308    He also invokes the case‑law of the Court of Justice and the Court of First Instance on the causal link and, more specifically, the judgment in Case T‑45/01 Sanders and Others v Commission [2004] ECR II‑3315, in which the Court of First Instance ‘distinguished the theoretical uncertainty of the genuine uncertainty and recognised the difficulties of proof’ by placing the burden of proof on the Commission.

309    As regards the question whether he was able, on expiry of the deadline, to submit his thesis without taking the Basle/Nyborg Agreement into account, or even whether he ought to have done so, the applicant asserts that that question is primarily linked to his independence, his research freedom and his internal autonomy in his scientific choices, and the evaluation of the needs of his thesis, which need to be recognised.

310    He refers, in that regard, to Mattila v Council and Commission, paragraph 99 above, in which the Court considered that the applicant for access, and he alone, was the judge of the documents which he needed since the administrative institution did not have any power to intervene in the assessment of what is necessary or useful for the applicant.

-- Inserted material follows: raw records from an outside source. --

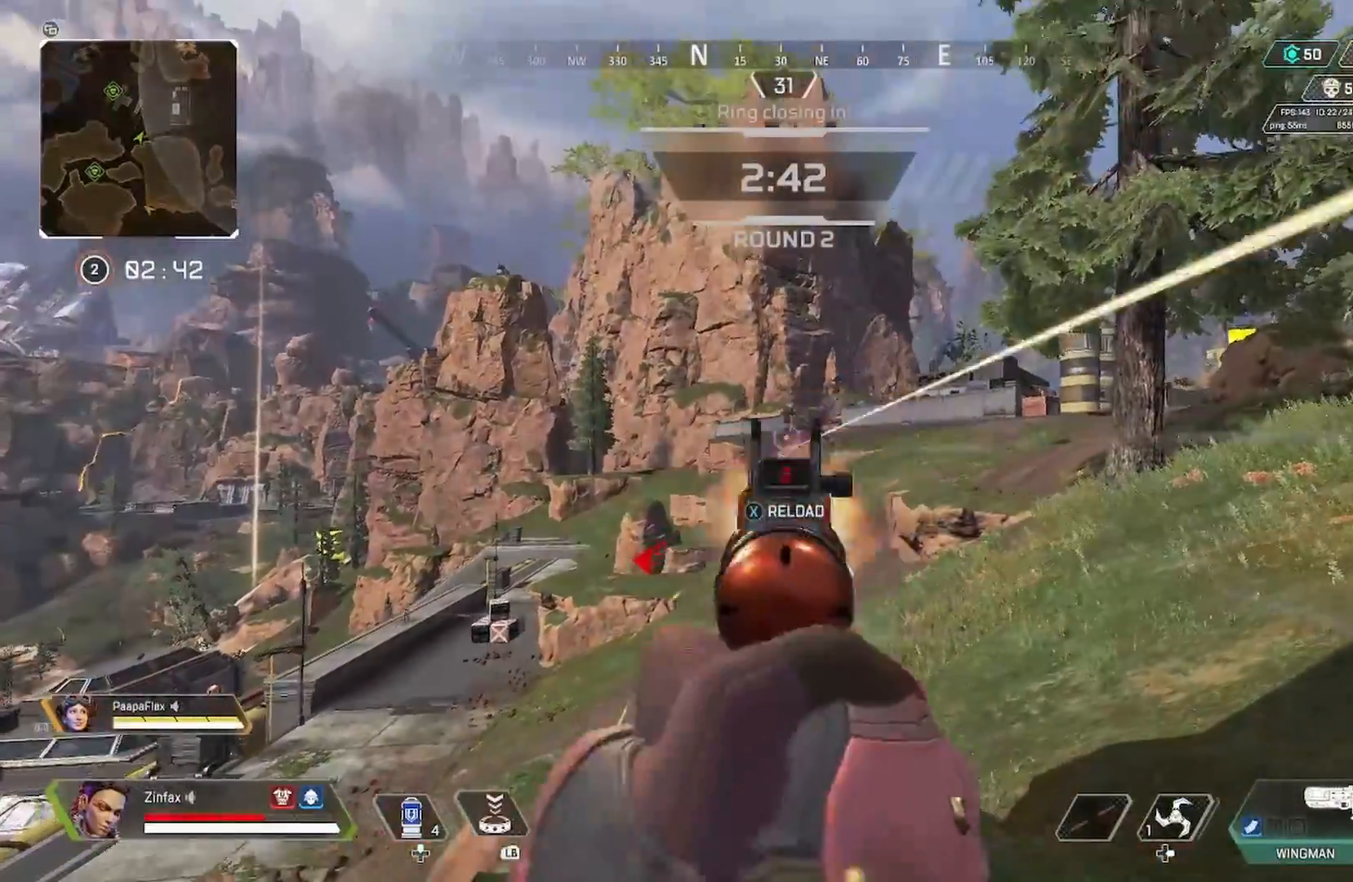
{"buttons": ["L2"], "left_stick": "down-right", "right_stick": "down", "events": [[50, "R2", "up"], [300, "right_stick", "down"]]}
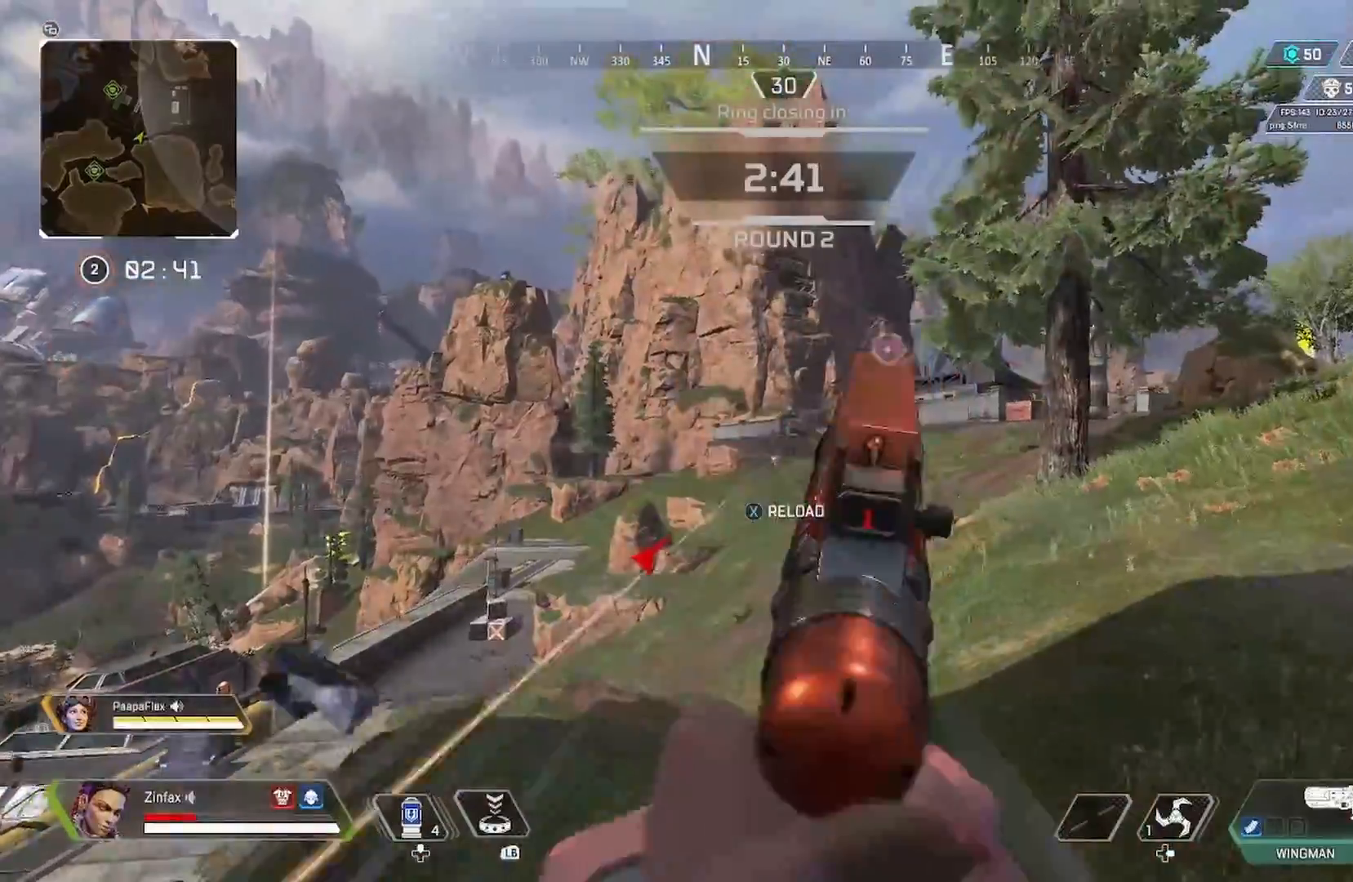
{"buttons": ["L2"], "left_stick": "down-right", "right_stick": "center", "events": [[100, "right_stick", "down-left"], [233, "R2", "down"], [300, "right_stick", "center"], [383, "R2", "up"], [383, "X", "down"], [483, "X", "up"]]}
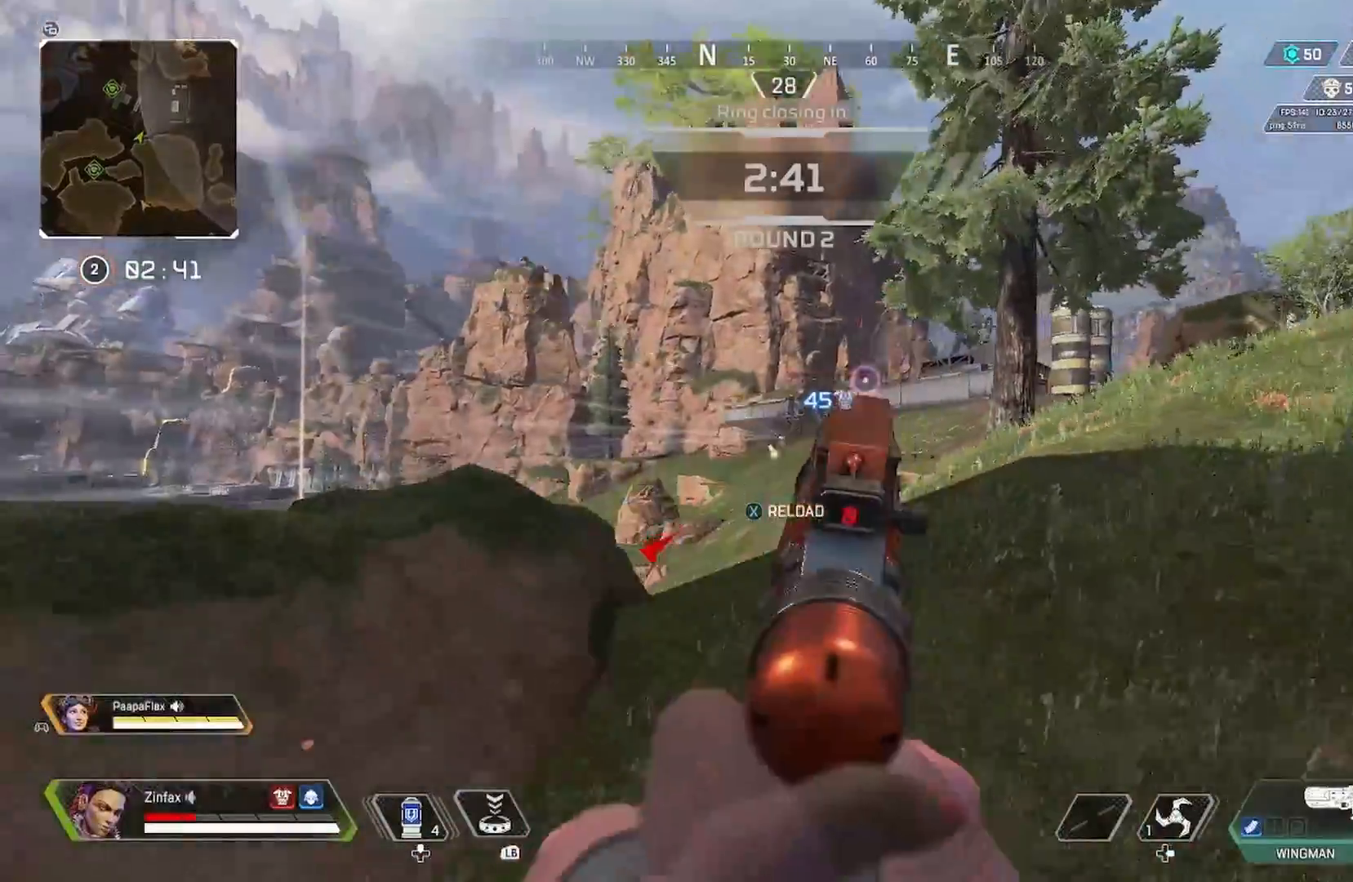
{"buttons": ["L3"], "left_stick": "up", "right_stick": "right", "events": [[33, "L2", "up"], [167, "R1", "down"], [167, "left_stick", "down-left"], [217, "R1", "up"], [283, "R1", "down"], [333, "left_stick", "up-right"], [383, "R1", "up"], [433, "L3", "down"], [433, "left_stick", "up"], [500, "right_stick", "right"]]}
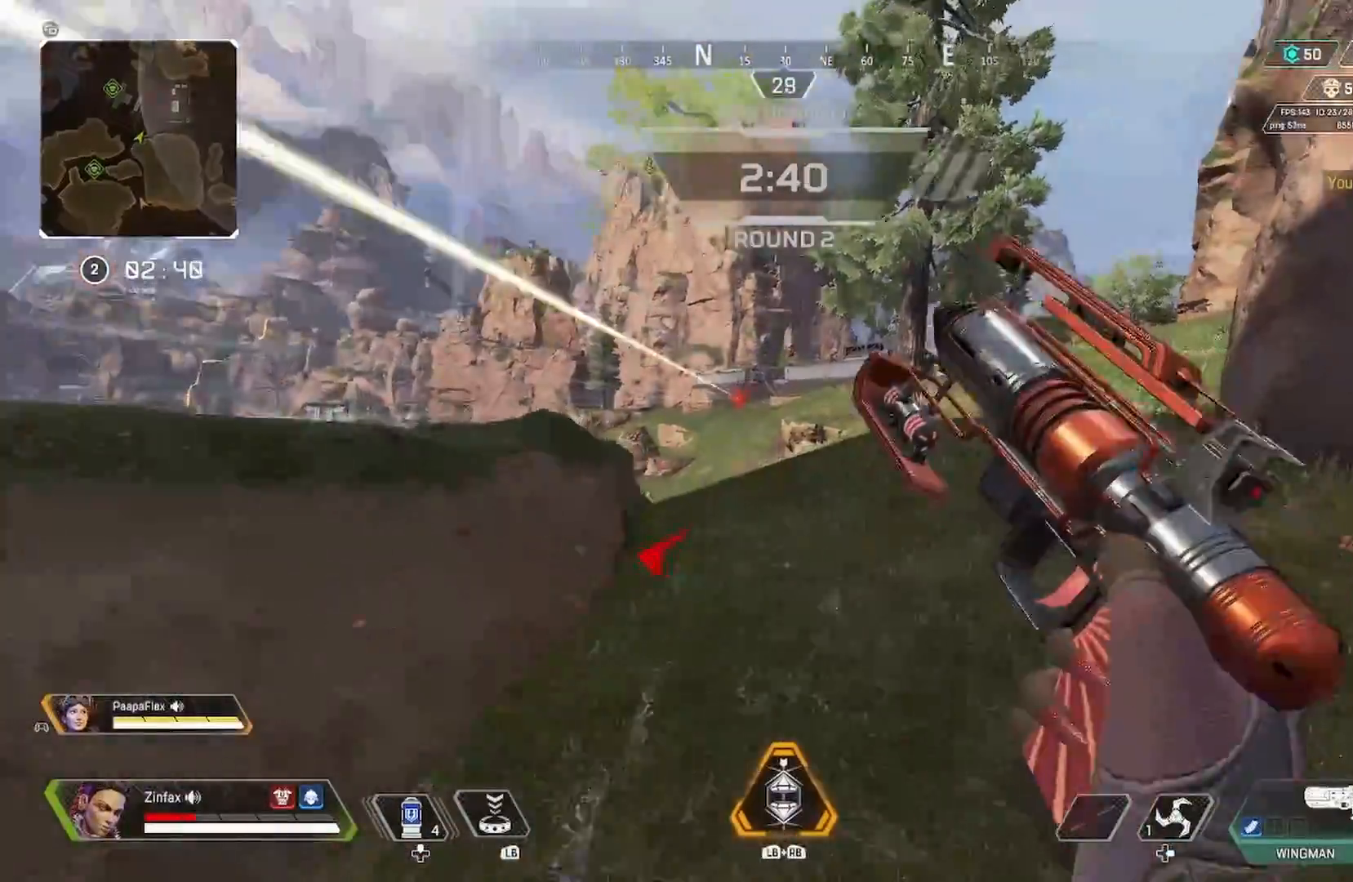
{"buttons": [], "left_stick": "right", "right_stick": "center", "events": [[67, "L3", "up"], [150, "right_stick", "center"], [500, "left_stick", "right"]]}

311    The applicant submits that, in so far as he considered at the time of his request for access – and still considers – that the Basle/Nyborg Agreement is relevant for his thesis, he could not and did not have to ignore that agreement and submit a very mediocre piece of work to the Faculty of Law on 31 December 2000. Moreover, there is no alternative way for the applicant to establish the legal means by which the macroeconomic indices of the G7 were integrated into the EMS in 1987, how they worked afterwards until the creation of the EMU in 1991-92 and, ultimately, what the position is today as regards those indices.

312    He states, finally, that the considerations relating to his independence and his internal scientific autonomy meet the ECB’s contentions as to his alleged contribution to the occurrence of the damage.

313    The Council and the ECB contend that the requirements for extra‑contractual liability in relation to the existence of damage which is certain, and of a direct causal link between that damage and the unlawful conduct alleged, are lacking in the present case.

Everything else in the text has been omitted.